[Exercise description] Working from the start of the listing, please write out exactly the lines through the one that holds "A list ( an", both included, and omit all pictures.

· · · ·

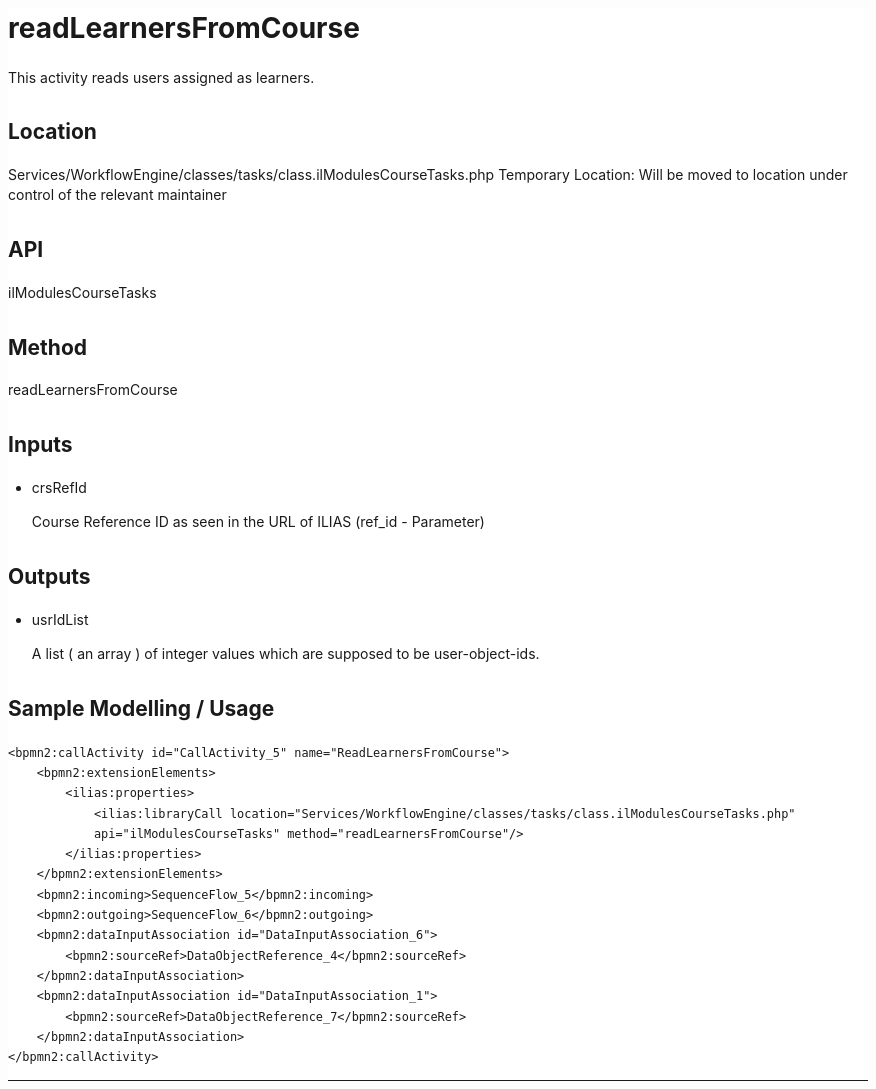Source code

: # readLearnersFromCourse

This activity reads users assigned as learners.

## Location

Services/WorkflowEngine/classes/tasks/class.ilModulesCourseTasks.php
Temporary Location: Will be moved to location under control of the relevant maintainer

## API

ilModulesCourseTasks

## Method

readLearnersFromCourse

## Inputs

* crsRefId

	Course Reference ID as seen in the URL of ILIAS (ref_id - Parameter)

## Outputs

* usrIdList

	A list ( an array ) of integer values which are supposed to be user-object-ids.

## Sample Modelling / Usage

	<bpmn2:callActivity id="CallActivity_5" name="ReadLearnersFromCourse">
		<bpmn2:extensionElements>
			<ilias:properties>
				<ilias:libraryCall location="Services/WorkflowEngine/classes/tasks/class.ilModulesCourseTasks.php" 
				api="ilModulesCourseTasks" method="readLearnersFromCourse"/>
			</ilias:properties>
		</bpmn2:extensionElements>
		<bpmn2:incoming>SequenceFlow_5</bpmn2:incoming>
		<bpmn2:outgoing>SequenceFlow_6</bpmn2:outgoing>
		<bpmn2:dataInputAssociation id="DataInputAssociation_6">
			<bpmn2:sourceRef>DataObjectReference_4</bpmn2:sourceRef>
		</bpmn2:dataInputAssociation>
		<bpmn2:dataInputAssociation id="DataInputAssociation_1">
			<bpmn2:sourceRef>DataObjectReference_7</bpmn2:sourceRef>
		</bpmn2:dataInputAssociation>
	</bpmn2:callActivity>

---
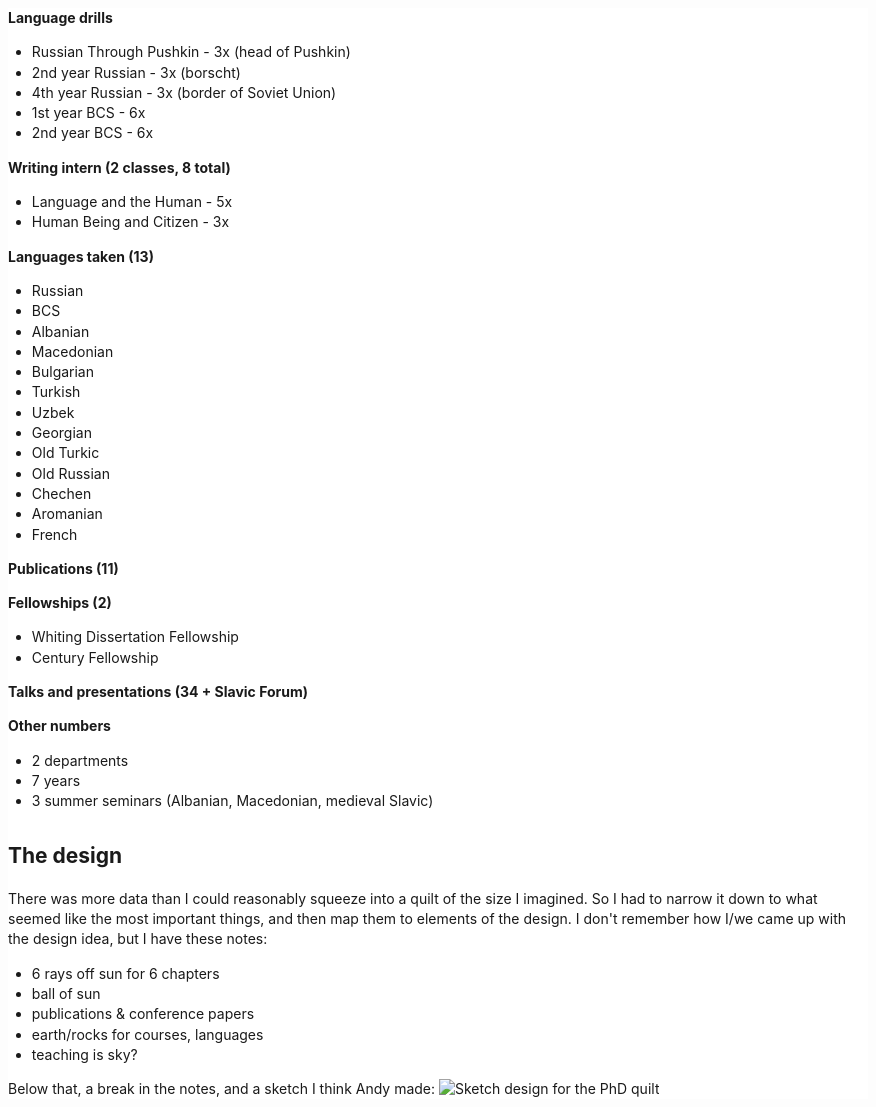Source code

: **Language drills**
* Russian Through Pushkin - 3x (head of Pushkin)
* 2nd year Russian - 3x (borscht)
* 4th year Russian - 3x (border of Soviet Union)
* 1st year BCS - 6x
* 2nd year BCS - 6x

**Writing intern (2 classes, 8 total)**
* Language and the Human - 5x
* Human Being and Citizen - 3x

**Languages taken (13)**
* Russian
* BCS
* Albanian
* Macedonian
* Bulgarian
* Turkish
* Uzbek
* Georgian
* Old Turkic
* Old Russian
* Chechen
* Aromanian
* French

**Publications (11)**

**Fellowships (2)**
* Whiting Dissertation Fellowship
* Century Fellowship

**Talks and presentations (34 + Slavic Forum)**

**Other numbers**
* 2 departments
* 7 years
* 3 summer seminars (Albanian, Macedonian, medieval Slavic)



## The design
There was more data than I could reasonably squeeze into a quilt of the size I imagined. So I had to narrow it down to what seemed like the most important things, and then map them to elements of the design. I don't remember how I/we came up with the design idea, but I have these notes:

* 6 rays off sun for 6 chapters
* ball of sun
* publications & conference papers
* earth/rocks for courses, languages
* teaching is sky?

Below that, a break in the notes, and a sketch I think Andy made:
![Sketch design for the PhD quilt](/assets/images/phdquilt_design.jpg)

· · · ·

[Output for this exercise]
Source code

: # readLearnersFromCourse

This activity reads users assigned as learners.

## Location

Services/WorkflowEngine/classes/tasks/class.ilModulesCourseTasks.php
Temporary Location: Will be moved to location under control of the relevant maintainer

## API

ilModulesCourseTasks

## Method

readLearnersFromCourse

## Inputs

* crsRefId

	Course Reference ID as seen in the URL of ILIAS (ref_id - Parameter)

## Outputs

* usrIdList

	A list ( an array ) of integer values which are supposed to be user-object-ids.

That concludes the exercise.